Nós só nos limitamos a fazer a residência no Griesmühle. Dia e noite. 24 horas. Isso sim tornou-se lendário, com pessoas a visitarem-nos vindas de toda a Europa. Também fizemos uns gigs semi-legais num bunker e noutros lugares escondidos pela cidade. Apenas isso… Não cremos ter, como editora, um papel activo na noite de Berlim.

E agora falta essa peça do puzzle da Toy Tonics e de muitas outras editoras, artistas e DJ’s. A pandemia desligou os sistemas de sons em todas as discotecas. Tu tiveste eventos da Toy Tonics a ser cancelados em Milão, Londres, Munique, Berlim. Como é que isso foi gerido por vocês em termos da promoção de novos discos? Isto porque, apesar disso, a editora acabou por lançar cerca de dez vinis em tempos COVID.
Nós temos sorte em não termos sido dos mais afetados. Perdemos todos os nossos eventos, sim, mas outras pessoas estão com problemas muito maiores. Claro que alguns dos nossos artistas passaram por um mau bocado. Mas nós temos um governo alemão que nos tem ajudado em alguns projectos. Também os artistas que não são alemães têm sido ajudados pelo departamento do estado de Berlim.

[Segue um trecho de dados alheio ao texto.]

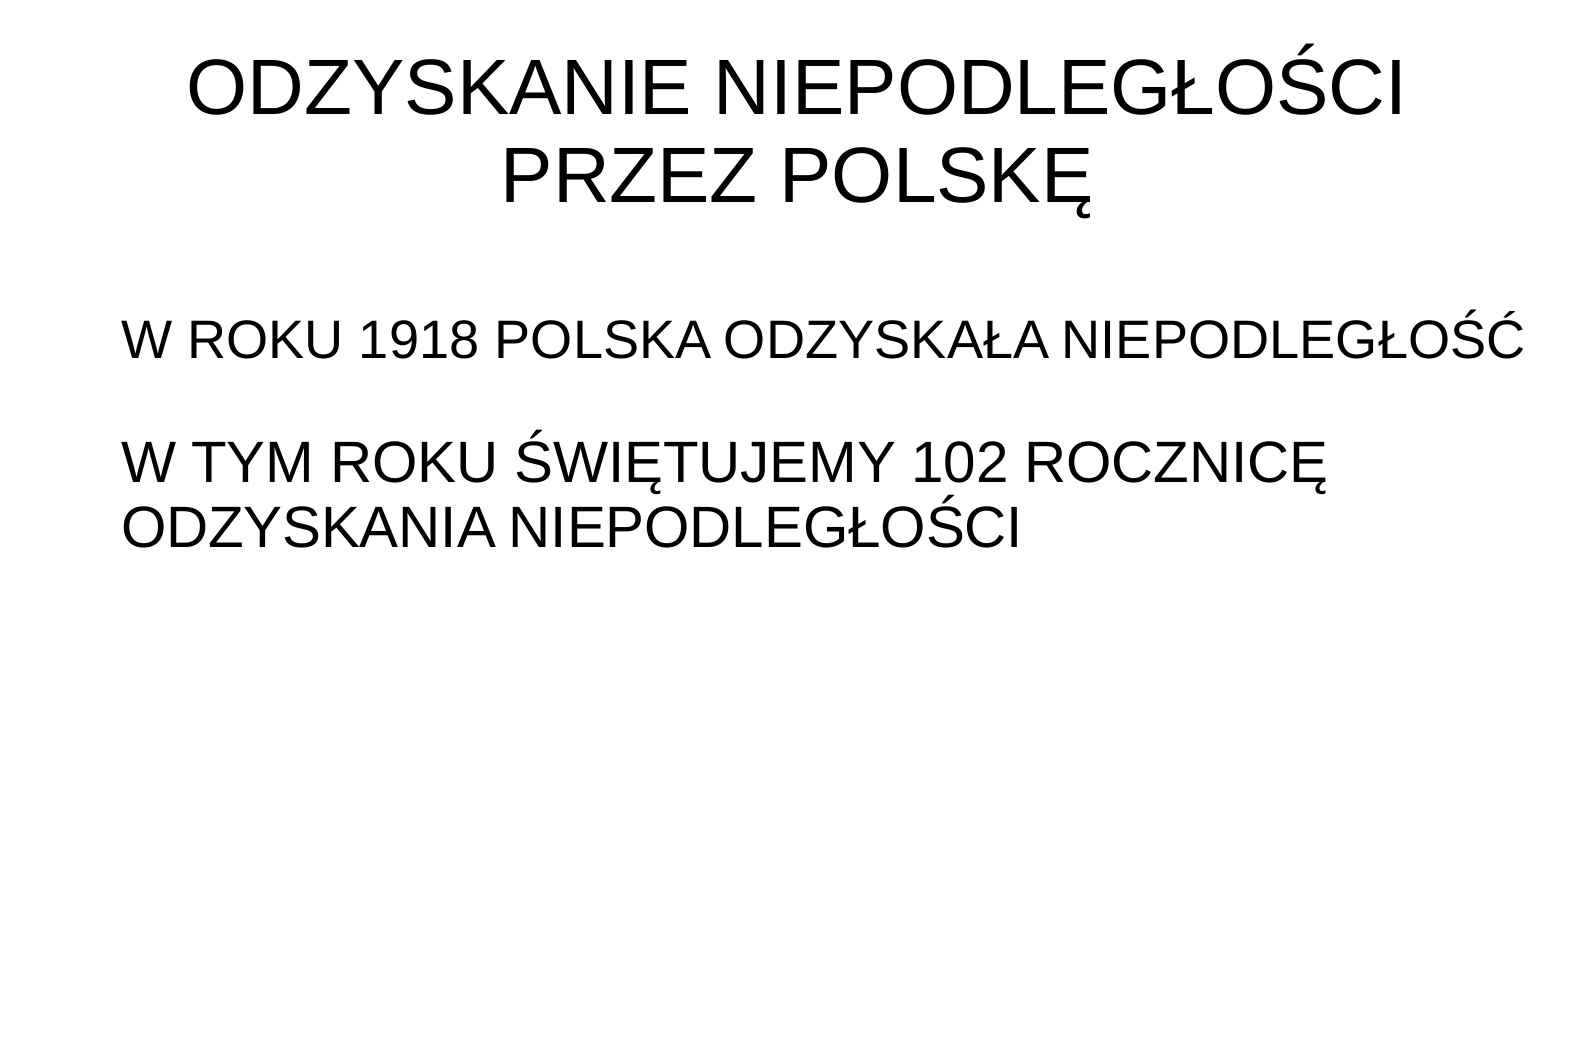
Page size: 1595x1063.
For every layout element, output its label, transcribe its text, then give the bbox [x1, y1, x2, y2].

text_box W TYM ROKU ŚWIĘTUJEMY 102 ROCZNICĘ ODZYSKANIA NIEPODLEGŁOŚCI [106, 422, 1360, 567]
text_box W ROKU 1918 POLSKA ODZYSKAŁA NIEPODLEGŁOŚĆ [106, 302, 1543, 378]
title ODZYSKANIE NIEPODLEGŁOŚCI PRZEZ POLSKĘ [79, 42, 1515, 220]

Mathias Modica. Fotografia de David Bornscheuer

Quais são os vossos planos para eventos em 2021, se for possível revelar algo? A vossa intenção de expandir as festas da Toy Tonics para outros locais continua presente?
Temos aí alguns planos… mas não podemos falar sobre eles ainda. Uma nova residência em Berlim está a chegar, mas quem sabe…

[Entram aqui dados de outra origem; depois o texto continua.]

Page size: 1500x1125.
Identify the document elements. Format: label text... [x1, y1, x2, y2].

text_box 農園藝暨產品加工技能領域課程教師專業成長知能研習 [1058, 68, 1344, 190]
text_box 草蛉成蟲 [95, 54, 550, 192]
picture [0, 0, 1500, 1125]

E novos discos? O que podemos esperar da Toy Tonics e da Kryptox para 2021?
Para já estamos com Osmosis, o novo EP do Joel Holmes, que é um fantástico pianista de jazz americano a viver em Berlim a produzir house-jazz de muita qualidade. E na Kryptox estamos a editar a compilação Kraut Jazz Futurism Vol 2. Esses são os principais discos que estamos a lançar neste momento.

Recentemente a Toy Tonics lançou a sua própria revista e a sua própria marca de roupa, colaborando com promissores artistas alemães. Podes falar um pouco desses novos projectos para a editora?
É divertido poder incluir diferentes artistas dos mais diversos tipos de arte nos nossos projectos na Toy Tonics. Para as t-shirts e postermagazine, pudemos fazer algo diferente com amigos do mundo da pintura da ilustração. Foi assim que começou e agora estamos a expandir para que mais e mais criadores colaborem connosco. Temos uma nova edição da nossa revista a caminho, onde introduzimos artistas como Why Ebay, Miruel, Barbara Luedde ou Leonhard Laupiehler; e as novas t-shirts sairão na primavera, criadas pelo Will Sweeney e pelo Why Ebay.

Para terminar, existem planos para eventos da Toy Tonics em Portugal? Pergunto, porque é notório que nos últimos anos a reputação da editora cresceu por cá e a possibilidade de receber uma das vossas festas seria muito fixe.
Ainda não… mas queremos muito fazer aí uma das nossas festas. Esperemos que sim.